A similar idea is to reveal key bits one at a time in random order. A cheater can only get a few bits before the others notice the results are gibberish.
Other approaches catch cheaters. We could give each person a few randomly selected bits of the other keys. This breaks the prefect cipher property, since two agents could now conspire to determine those key bits. But, if only 1% of the bits were selected, this would be unlikely to provide enough information to locate the super ray gun. A cheater would be caught if they reveal a bit that doesn't match the shared key bits.
Later in the class, we will see some more satisfying ways to do this using one-way hashing functions.
d. (10) Maury is worried that if one agent is killed, the others will never be able to find the super ray gun. He believes it is unlikely that more than one agent will be killed, however. Suggest a scheme Maury can use to distribute the message so that any two agents can combine their shares to determine the message, but no one agent alone can decipher the message.
Answer: The simplest scheme is to give each agent two keys:
Sly: K_1 and K_2 Cript: K_2 and (K_1 XOR K_2 XOR M) Trey: K_1 and (K_1 XOR K_2 XOR M)Any single agent has no information (we can redo the proof from part b), but any two agents can combine their keys to get the message.

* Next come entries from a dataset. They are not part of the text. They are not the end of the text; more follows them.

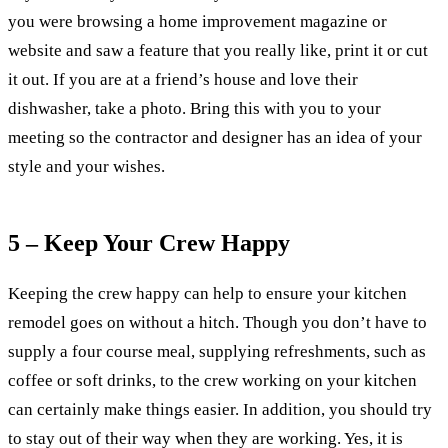
you were browsing a home improvement magazine or
website and saw a feature that you really like, print it or cut
it out. If you are at a friend’s house and love their
dishwasher, take a photo. Bring this with you to your
meeting so the contractor and designer has an idea of your
style and your wishes.
5 – Keep Your Crew Happy
Keeping the crew happy can help to ensure your kitchen
remodel goes on without a hitch. Though you don’t have to
supply a four course meal, supplying refreshments, such as
coffee or soft drinks, to the crew working on your kitchen
can certainly make things easier. In addition, you should try
to stay out of their way when they are working. Yes, it is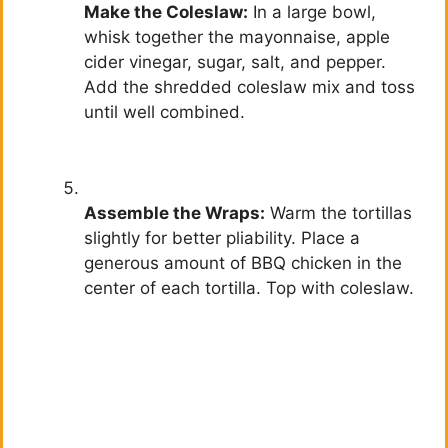
Make the Coleslaw:
In a large bowl,
whisk together the mayonnaise, apple
cider vinegar, sugar, salt, and pepper.
Add the shredded coleslaw mix and toss
until well combined.
Assemble the Wraps:
Warm the tortillas
slightly for better pliability. Place a
generous amount of BBQ chicken in the
center of each tortilla. Top with coleslaw.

e. (up to 20 bonus points) Suggest a scheme that scales to 99 out of 100 agents that doesn't require an unreasonable about of key data.
Answer: This question was a bit vague since I didn't specify what an "unreasonable amount of key data" was. The obvious extension of the previous answer would require 100! keys (which is clearly unreasonable).
Jae Pak suggests:
Agent_001 gets K_001 and K_001 XOR K_002 XOR ... K_099 XOR K_100 XOR M XOR K_100 Agent_002 gets K_002 and K_001 XOR K_002 XOR ... K_099 XOR K_100 XOR M XOR K_001 ... Agent_100 gets K_100 and K_001 XOR K_002 XOR ... K_099 XOR K_100 XOR M XOR K_099So, each agent has enough information to reconstruct M with every other key except one. Agent 007 can reconstruct the message with every agent's key except Agent 006's.
This is a good scheme, but the desired security properties are not quite maintained. Any 2 adjacent agents can recover a third agent's key: agent 001 and agent 002 can conspire to determine K_100:
K_100 = (Agent_002's piece XOR Agent_001's piece XOR K_001)
Similarly, agent 002 and agent 003 can recover K_001. So, a
conspiracy of 67 agents can determine the message!
I don't believe there is any provably perfectly secure way to do this --- that is, any x-2 agents can produce no information, x-1 agents can produce M, and the total number of key bits is O (x * n) where n is the size of M. There's 50 bonus points for anyone who either produces such a scheme or proves that no such scheme exists.
There are many schemes for sharing secrets that do not use XOR and are not provably perfect. One approach is to use a system of linear equations. See Bruce Schneier, Applied Cryptography: Protocols, Algorithms, and Source Code in C, 2nd Edition, Section 23.2 for details.